- Task objective
Exactly the lines below from the one with "Arabian frights: Ned Denny digs through a c" up to and including the one with "check. The sloppy" make up the answer, with nothing else added.
[Opening Task material section]
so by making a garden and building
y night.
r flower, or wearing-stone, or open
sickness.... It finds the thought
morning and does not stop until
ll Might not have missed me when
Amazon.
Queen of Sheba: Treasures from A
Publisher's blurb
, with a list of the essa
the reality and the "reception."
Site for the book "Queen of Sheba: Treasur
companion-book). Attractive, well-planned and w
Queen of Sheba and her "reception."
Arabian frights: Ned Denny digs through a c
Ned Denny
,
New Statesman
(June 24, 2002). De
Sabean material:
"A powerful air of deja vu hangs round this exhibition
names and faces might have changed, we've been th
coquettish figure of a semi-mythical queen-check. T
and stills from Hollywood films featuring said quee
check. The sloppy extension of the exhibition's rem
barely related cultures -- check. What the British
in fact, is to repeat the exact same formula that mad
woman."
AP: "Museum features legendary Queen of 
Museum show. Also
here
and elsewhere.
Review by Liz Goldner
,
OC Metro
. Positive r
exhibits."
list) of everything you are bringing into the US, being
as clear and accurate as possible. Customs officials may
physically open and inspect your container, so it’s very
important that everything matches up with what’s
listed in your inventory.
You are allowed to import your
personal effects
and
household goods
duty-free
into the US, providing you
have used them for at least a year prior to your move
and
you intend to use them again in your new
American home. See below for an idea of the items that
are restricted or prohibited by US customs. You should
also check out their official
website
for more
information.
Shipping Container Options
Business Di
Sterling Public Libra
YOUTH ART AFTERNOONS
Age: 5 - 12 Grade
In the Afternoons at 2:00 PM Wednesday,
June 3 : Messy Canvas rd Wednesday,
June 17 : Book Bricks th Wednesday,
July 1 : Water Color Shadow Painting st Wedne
[Closing Task material section]
[Opening Task material section]
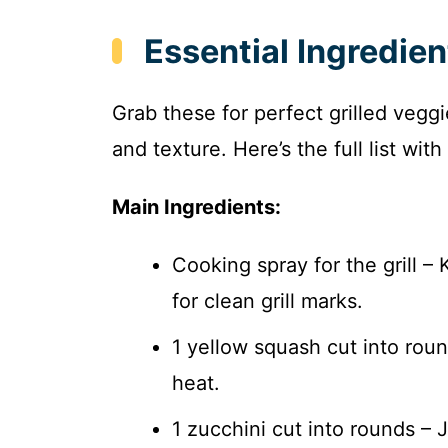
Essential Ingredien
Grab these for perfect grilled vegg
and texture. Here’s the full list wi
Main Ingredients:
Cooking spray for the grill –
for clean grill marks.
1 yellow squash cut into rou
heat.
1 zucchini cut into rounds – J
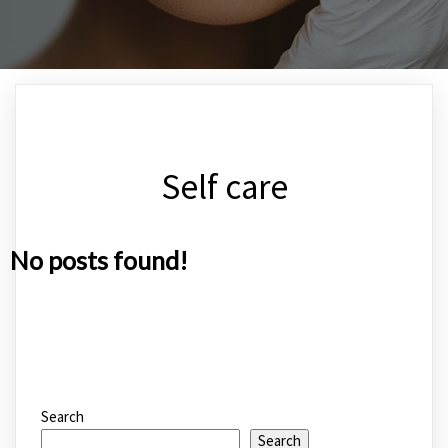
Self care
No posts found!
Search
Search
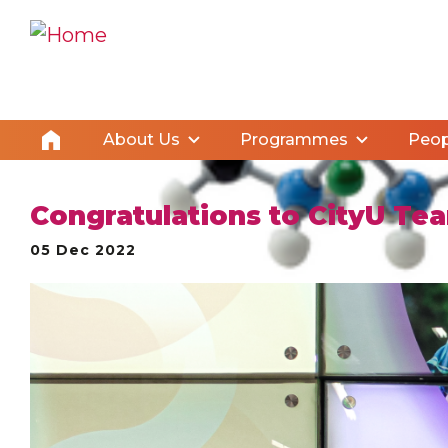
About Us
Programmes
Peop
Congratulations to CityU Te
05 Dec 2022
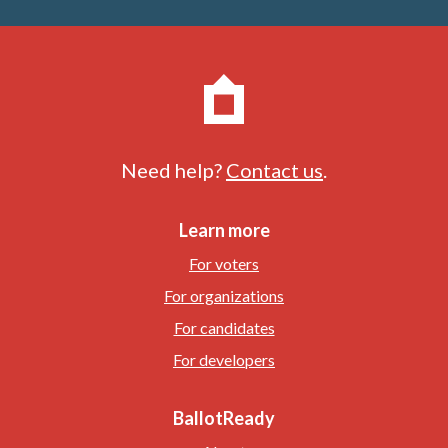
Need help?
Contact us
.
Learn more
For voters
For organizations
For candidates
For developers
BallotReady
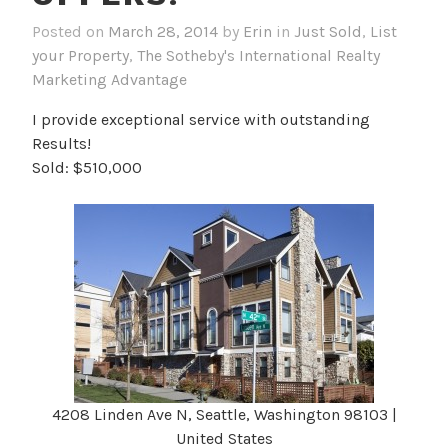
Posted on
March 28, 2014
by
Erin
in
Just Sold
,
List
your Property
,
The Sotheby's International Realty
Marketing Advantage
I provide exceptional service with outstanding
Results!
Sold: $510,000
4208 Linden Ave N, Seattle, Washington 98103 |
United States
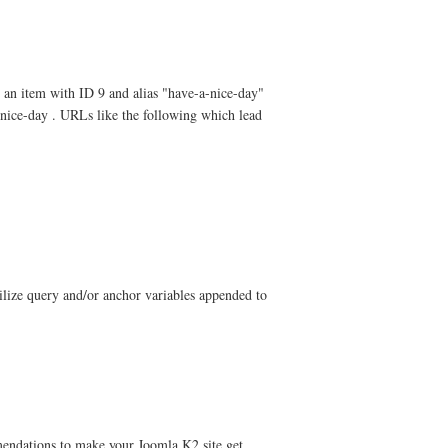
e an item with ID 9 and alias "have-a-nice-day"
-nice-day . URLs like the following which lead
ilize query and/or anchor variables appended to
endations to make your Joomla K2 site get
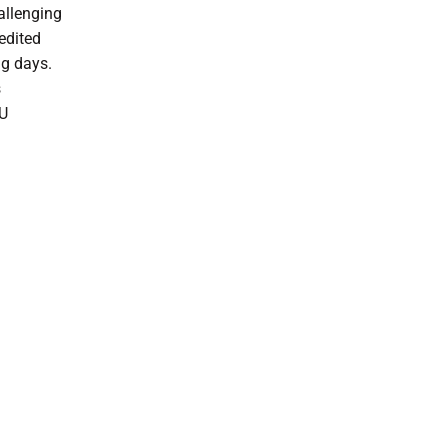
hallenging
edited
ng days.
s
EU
[Closing Task material section]
- Answer to the exercise
Arabian frights: Ned Denny digs through a c
Ned Denny
,
New Statesman
(June 24, 2002). De
Sabean material:
"A powerful air of deja vu hangs round this exhibition
names and faces might have changed, we've been th
coquettish figure of a semi-mythical queen-check. T
and stills from Hollywood films featuring said quee
check. The sloppy extension of the exhibition's rem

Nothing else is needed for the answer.